━━━━━ Page extract

Line a 9×13-inch baking dish with parchment paper, allowing some overhang on the sides. Lightly spray the parchment with nonstick cooking spray to ensure easy removal.
In the bowl of a stand mixer, add 1 cup of ice-cold water. Sprinkle the gelatin evenly over the water and whisk gently. Place the bowl on the mixer fitted with the whisk attachment and let it sit for 5 minutes to hydrate and bloom.
In a large heavy-bottomed saucepan, combine the remaining cold water, sugar, and corn syrup. Cook over medium-high heat, stirring constantly until the sugar has fully dissolved. Once dissolved, stop stirring and let the syrup continue boiling until it reaches 252°F on a candy thermometer.
Remove the pan from the heat and let the syrup cool just until it reaches 212°F.
With the mixer on low speed, carefully pour the hot syrup into the bloomed gelatin. Mix on low for about 30 seconds until combined, then increase the mixer speed to high. Beat on high for 11–13 minutes, until the mixture is thick, glossy, and nearly tripled in volume.

━━━━━━━━━━
━━━━━ Information given

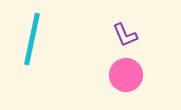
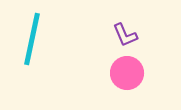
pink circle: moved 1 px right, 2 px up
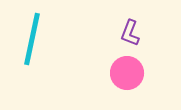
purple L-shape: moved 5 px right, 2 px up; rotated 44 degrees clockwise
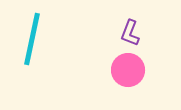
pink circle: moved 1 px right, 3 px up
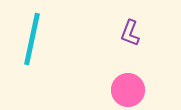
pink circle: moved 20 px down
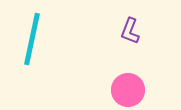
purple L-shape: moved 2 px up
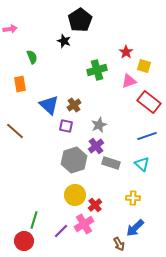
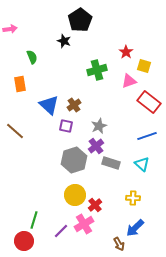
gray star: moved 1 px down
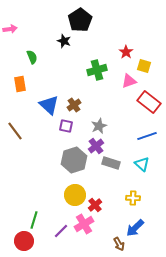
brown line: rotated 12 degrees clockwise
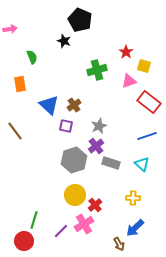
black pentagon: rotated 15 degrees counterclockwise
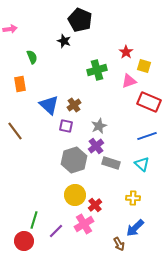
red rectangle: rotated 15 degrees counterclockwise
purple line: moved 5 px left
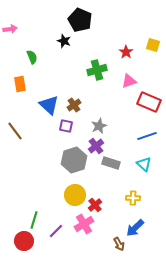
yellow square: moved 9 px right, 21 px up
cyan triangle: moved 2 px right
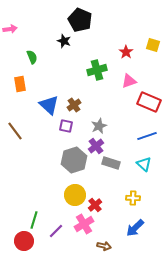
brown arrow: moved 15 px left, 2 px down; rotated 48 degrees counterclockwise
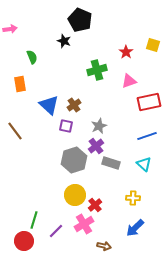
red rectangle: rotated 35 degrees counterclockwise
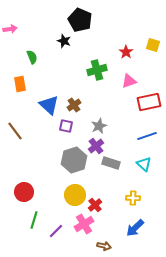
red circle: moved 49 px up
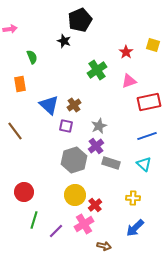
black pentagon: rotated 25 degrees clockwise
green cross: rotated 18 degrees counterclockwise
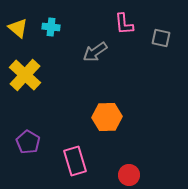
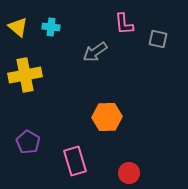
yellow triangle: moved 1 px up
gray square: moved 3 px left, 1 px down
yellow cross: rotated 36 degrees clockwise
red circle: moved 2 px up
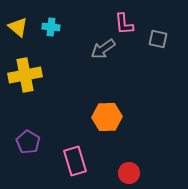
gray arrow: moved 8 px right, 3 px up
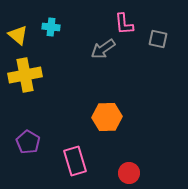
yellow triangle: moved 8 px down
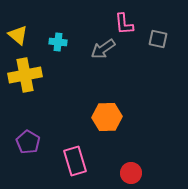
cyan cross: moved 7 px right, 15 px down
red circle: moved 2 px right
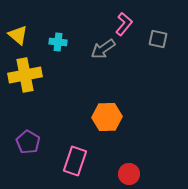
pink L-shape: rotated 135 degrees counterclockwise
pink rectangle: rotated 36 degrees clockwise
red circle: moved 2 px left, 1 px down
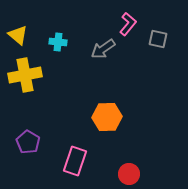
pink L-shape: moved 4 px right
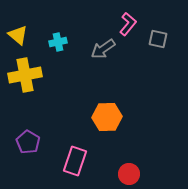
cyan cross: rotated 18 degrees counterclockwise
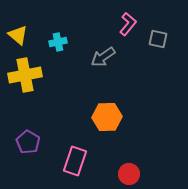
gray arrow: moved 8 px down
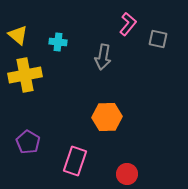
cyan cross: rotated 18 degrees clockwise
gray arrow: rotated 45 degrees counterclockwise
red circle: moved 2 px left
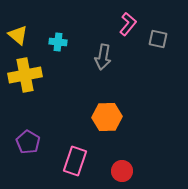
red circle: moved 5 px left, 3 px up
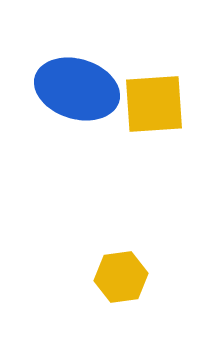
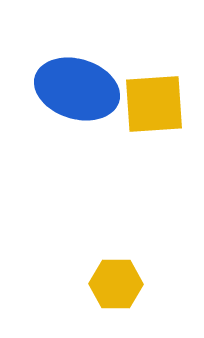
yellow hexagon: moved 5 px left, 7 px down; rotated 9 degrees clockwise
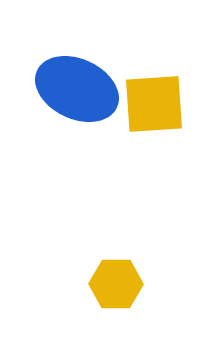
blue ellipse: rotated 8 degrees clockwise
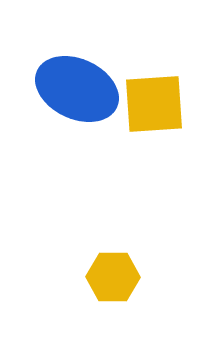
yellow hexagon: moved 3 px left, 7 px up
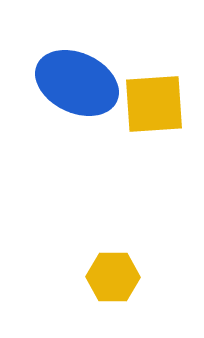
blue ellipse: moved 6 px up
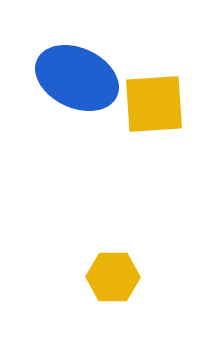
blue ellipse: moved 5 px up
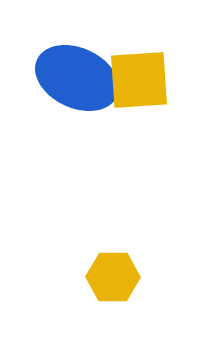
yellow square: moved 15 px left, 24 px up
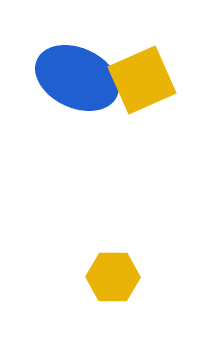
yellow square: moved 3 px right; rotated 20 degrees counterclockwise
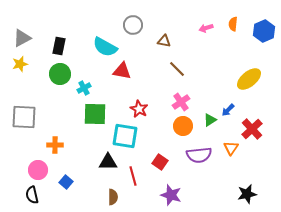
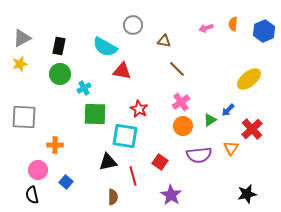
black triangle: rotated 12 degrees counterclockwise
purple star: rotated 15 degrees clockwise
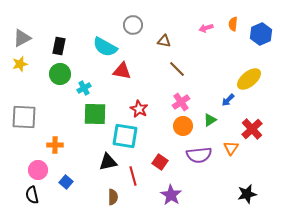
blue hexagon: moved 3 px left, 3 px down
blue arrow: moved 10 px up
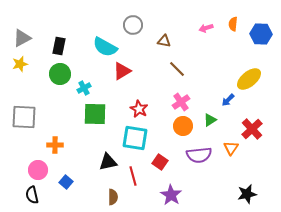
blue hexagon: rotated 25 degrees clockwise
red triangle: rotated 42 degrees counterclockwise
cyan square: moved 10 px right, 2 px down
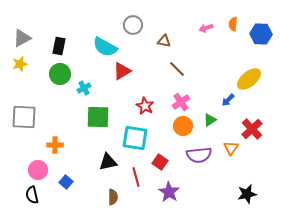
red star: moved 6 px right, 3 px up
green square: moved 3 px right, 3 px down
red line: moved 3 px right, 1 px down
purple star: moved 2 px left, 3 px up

━━━━━━━━━━

To be done:
• a. Summarize the recipe steps above in two sentences.
• b. Write what comes next in the recipe steps above, beginning after the mixture has been beaten on high.

Solved tasks:
• a. A 9×13-inch baking dish is lined with lightly sprayed parchment, and gelatin is bloomed in 1 cup of ice-cold water in a stand mixer bowl for 5 minutes. Water, sugar, and corn syrup are boiled to 252°F, cooled to 212°F, poured into the gelatin with the mixer on low, and then beaten on high for 11–13 minutes until thick, glossy, and nearly tripled in volume.

• b.
Add the vanilla extract and mix for another 10 seconds to incorporate.
Lightly spray a spatula with nonstick cooking spray. Pour the marshmallow mixture into the prepared pan and smooth the top evenly.
Pour the warmed caramel over the marshmallow mixture. Use a knife or offset spatula to create large, visible swirls without overmixing.
Sprinkle flaky salt evenly over the top.
Let the marshmallows sit at room temperature, uncovered, for at least 4 hours or overnight, until fully set and firm to the touch.
When the marshmallows are ready, mix the confectioners' sugar with the cornstarch in a small bowl.
Dust a pizza cutter with the mixture before cutting, and dredge each cut side of the marshmallows in the mixture to prevent sticking.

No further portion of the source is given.